> [Given information]:
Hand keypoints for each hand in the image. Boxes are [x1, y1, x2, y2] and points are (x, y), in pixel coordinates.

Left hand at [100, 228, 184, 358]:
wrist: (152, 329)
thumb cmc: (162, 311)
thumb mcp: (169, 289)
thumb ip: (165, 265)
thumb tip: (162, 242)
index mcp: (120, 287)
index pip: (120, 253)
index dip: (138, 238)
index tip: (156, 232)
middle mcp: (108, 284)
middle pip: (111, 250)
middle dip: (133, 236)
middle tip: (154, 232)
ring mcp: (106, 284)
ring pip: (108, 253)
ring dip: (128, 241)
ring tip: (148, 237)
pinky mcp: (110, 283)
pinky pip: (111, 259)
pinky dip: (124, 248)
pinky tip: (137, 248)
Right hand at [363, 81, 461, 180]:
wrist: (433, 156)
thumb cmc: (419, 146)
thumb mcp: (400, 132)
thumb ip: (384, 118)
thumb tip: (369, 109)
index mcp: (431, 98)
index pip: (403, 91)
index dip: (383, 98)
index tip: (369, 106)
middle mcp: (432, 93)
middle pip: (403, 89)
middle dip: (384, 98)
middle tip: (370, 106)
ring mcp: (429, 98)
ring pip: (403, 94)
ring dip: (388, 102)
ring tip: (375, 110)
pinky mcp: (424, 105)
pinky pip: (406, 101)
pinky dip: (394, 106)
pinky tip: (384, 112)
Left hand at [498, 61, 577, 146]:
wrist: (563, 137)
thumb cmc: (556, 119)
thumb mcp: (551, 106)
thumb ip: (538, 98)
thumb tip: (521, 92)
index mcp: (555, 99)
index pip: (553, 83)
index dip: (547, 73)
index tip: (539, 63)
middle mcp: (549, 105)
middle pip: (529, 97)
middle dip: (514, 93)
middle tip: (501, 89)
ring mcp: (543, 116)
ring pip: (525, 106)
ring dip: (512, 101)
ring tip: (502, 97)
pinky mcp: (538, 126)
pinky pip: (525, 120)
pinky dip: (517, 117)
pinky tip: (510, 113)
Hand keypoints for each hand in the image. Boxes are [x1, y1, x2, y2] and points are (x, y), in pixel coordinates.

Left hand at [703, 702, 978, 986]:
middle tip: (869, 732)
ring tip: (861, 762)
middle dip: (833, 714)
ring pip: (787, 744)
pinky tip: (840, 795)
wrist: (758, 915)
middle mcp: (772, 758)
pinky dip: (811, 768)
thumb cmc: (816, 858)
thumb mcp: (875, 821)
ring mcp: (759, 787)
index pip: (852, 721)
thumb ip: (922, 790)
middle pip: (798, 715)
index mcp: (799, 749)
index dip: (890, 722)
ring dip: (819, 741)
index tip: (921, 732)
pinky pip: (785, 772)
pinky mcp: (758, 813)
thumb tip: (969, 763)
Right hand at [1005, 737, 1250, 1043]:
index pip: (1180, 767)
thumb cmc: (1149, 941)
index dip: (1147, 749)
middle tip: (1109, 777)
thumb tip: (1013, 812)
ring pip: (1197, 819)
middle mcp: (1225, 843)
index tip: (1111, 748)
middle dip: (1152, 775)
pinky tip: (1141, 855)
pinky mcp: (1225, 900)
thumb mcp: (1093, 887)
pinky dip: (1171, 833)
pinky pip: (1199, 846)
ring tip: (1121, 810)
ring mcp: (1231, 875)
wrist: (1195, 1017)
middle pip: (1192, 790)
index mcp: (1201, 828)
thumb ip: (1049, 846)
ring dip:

> [Task item]: The required answer is the exact run of lines above starting at the line with "pinky dip: (124, 248)" and ending at the line with "middle tip: (370, 106)", with both ends present.

> [Response to this task]:
pinky dip: (124, 248)
pinky tip: (137, 248)
Right hand at [363, 81, 461, 180]:
wrist: (433, 156)
thumb cmc: (419, 146)
thumb mcp: (400, 132)
thumb ip: (384, 118)
thumb tip: (369, 109)
index mcp: (431, 98)
index pip: (403, 91)
index dip: (383, 98)
index tip: (369, 106)
middle mcp: (432, 93)
middle pip: (403, 89)
middle dip: (384, 98)
middle tip: (370, 106)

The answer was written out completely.